MIAMI (AP) _ Two men conspired with Chilean Embassy officials in Washington to defy a congressional arms embargo and ship military aircraft parts to Chile, according to a federal indictment returned Friday.

The 18-count indictment charges that between 1984 and 1986, Arthur E. Kapel, 60, his son Clifford, 37, and their Miami-based Technical Services International Inc. exported and attempted to export more than $250,000 in American-made F-5 aircraft parts to the Chilean Air Force.

″The indictment culminates a yearlong investigation into the illegal export of munitions to the government of Chile,″ said U.S. Customs Special Agent in Charge Patrick O’Brien.

Those shipments went on despite an embargo on military aid to Chile imposed by Congress in 1976. That embargo is to remain into effect until the government of that South American nation makes significant strides in human rights.

Two officials at the Chilean Air Force Mission in Washington, D.C., Lt. Col. Alfredo Guzman and Lt. Col. Patricio Contreras, were named as unindicted co-conspirators.

The indictment said federal agents seized invoices, orders, and messages recording deals of spare parts between TSI and the Chilean officials.

One overt act listed in the indictment involved a telex from Clifford Kapel to Contreras at the embassy regarding the delivery of F-5 windshields.

He is also accused of meeting with Guzman at the embassy in Washington to discuss the sale of military spare parts.

Guzman and Contreras, whose whereabouts were not known, could not be indicted because they have diplomatic immunity in the United States, federal officials said. A State Department spokesman in Washington told The Associated Press the department had not been informed of the indictment by the U.S. Attorney’s office in Miami and had no official comment.

The first secretary at the Chilean Embassy here, Jorge Canelas, said he had no information about the case. According to a secretary at the Chilean Air Force Mission, Guzman was not expected back until Monday and Contreras was out of the country.

The head of the mission, Col. Daniel Moraga, was not available for comment.

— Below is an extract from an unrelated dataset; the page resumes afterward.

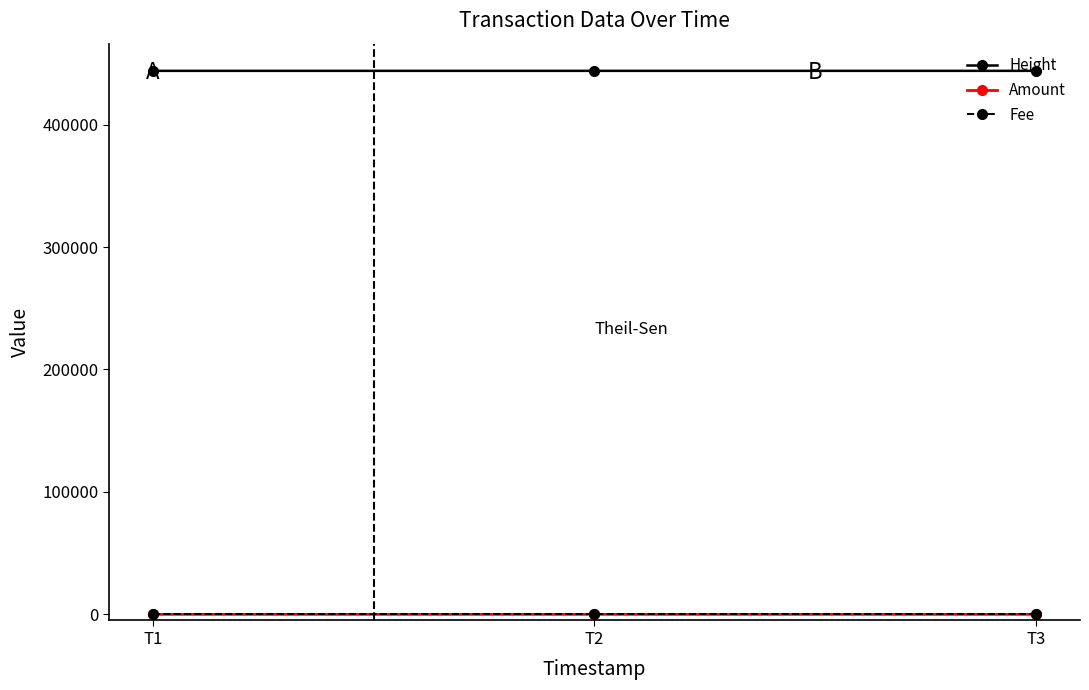

What is the average value of the Amount series?

1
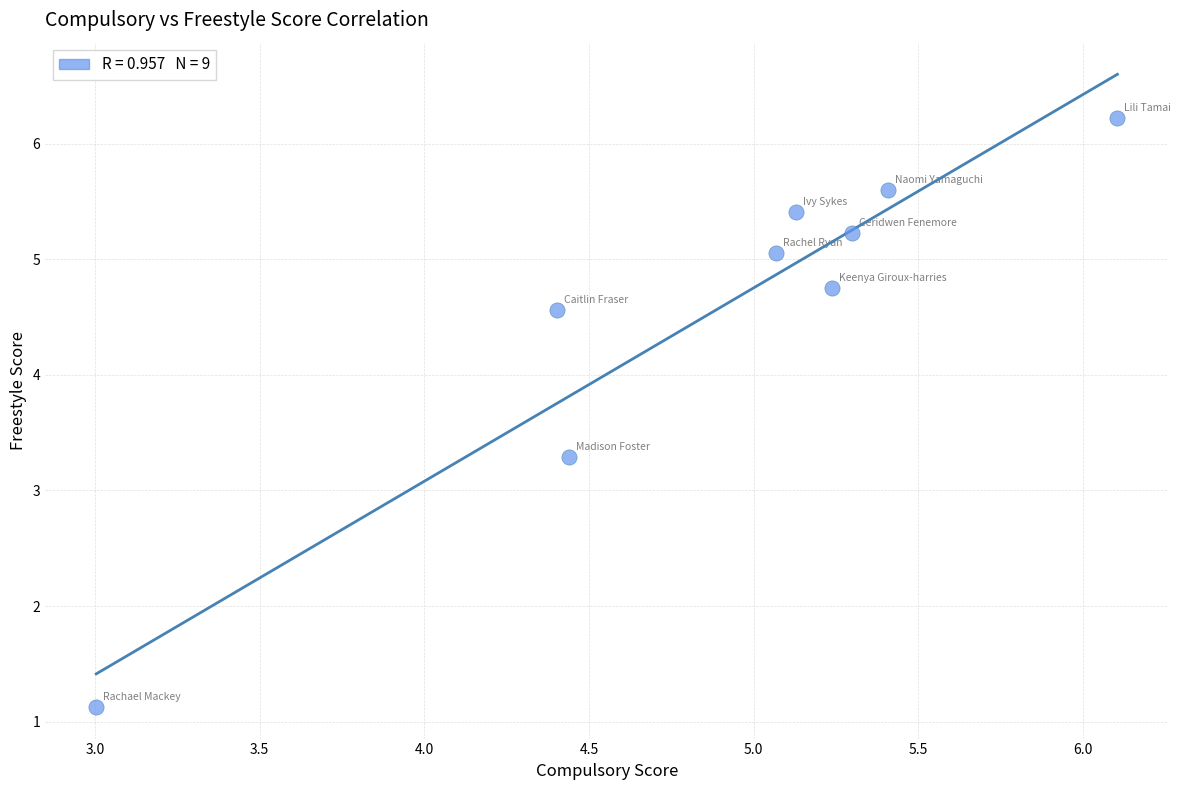

What is the average X value?

4.9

Customs agents arrested the Kapels in Miami last July. Clifford Kapel was arrested when he returned from the Chilean Air Force Mission in Washington, where he had just obtained a $200,000 contract for additional sale of plane parts to Chile, O’Brien said.

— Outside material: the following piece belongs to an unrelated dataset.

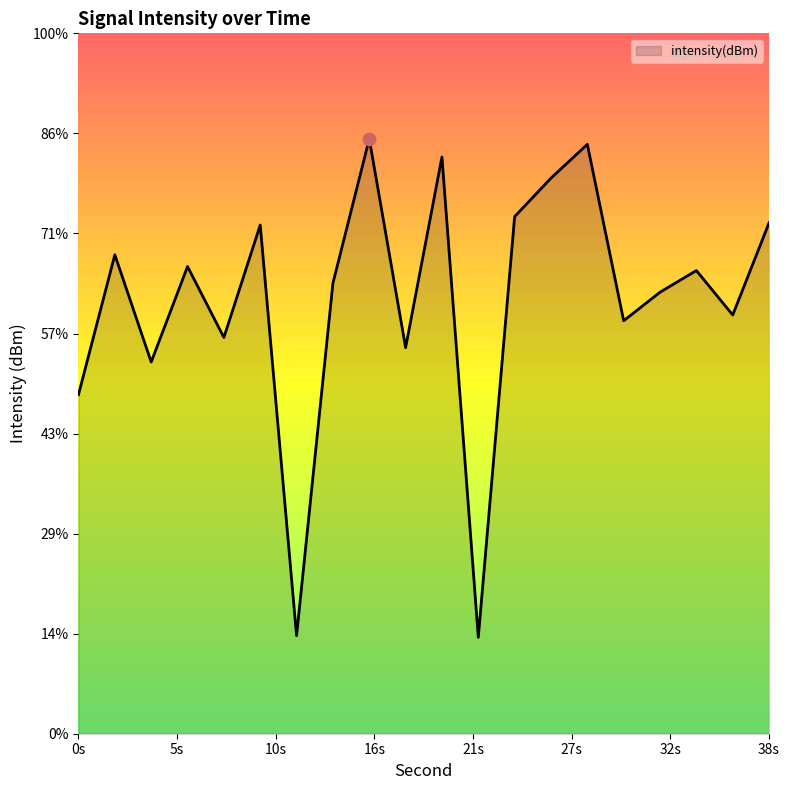

What is the change in value from 2 to 14?

-1.4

Although not mentioned in the indictment, a government affidavit last July also suggested that some of TSI arms shipments may have gone to Iran.

The Kapels have been out on $25,000 bond since their arrest and will surrender to the U.S. Magistrate in Miami on Tuesday, O’Brien said. He added that TSI has licenses to operate and is still in business.

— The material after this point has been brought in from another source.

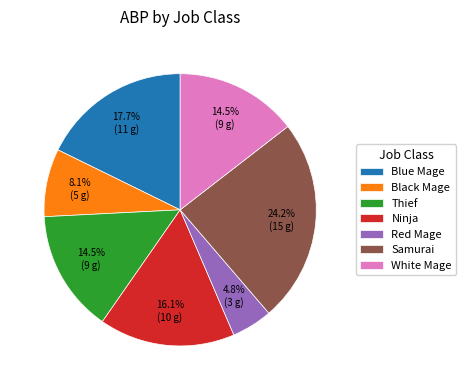

What is the largest slice in the pie chart?

Samurai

″Our position is that the Kapels did nothing wrong because the embargo law is so complicated that even the government doesn’t know what a prohibited article is,″ said Ben Kuehne, an attorney for the Kapels. ″They didn’t know what they were shipping was illegal.″

O’Brien said that is a common defense, adding the government must prove the Kapels knew what they were doing was wrong.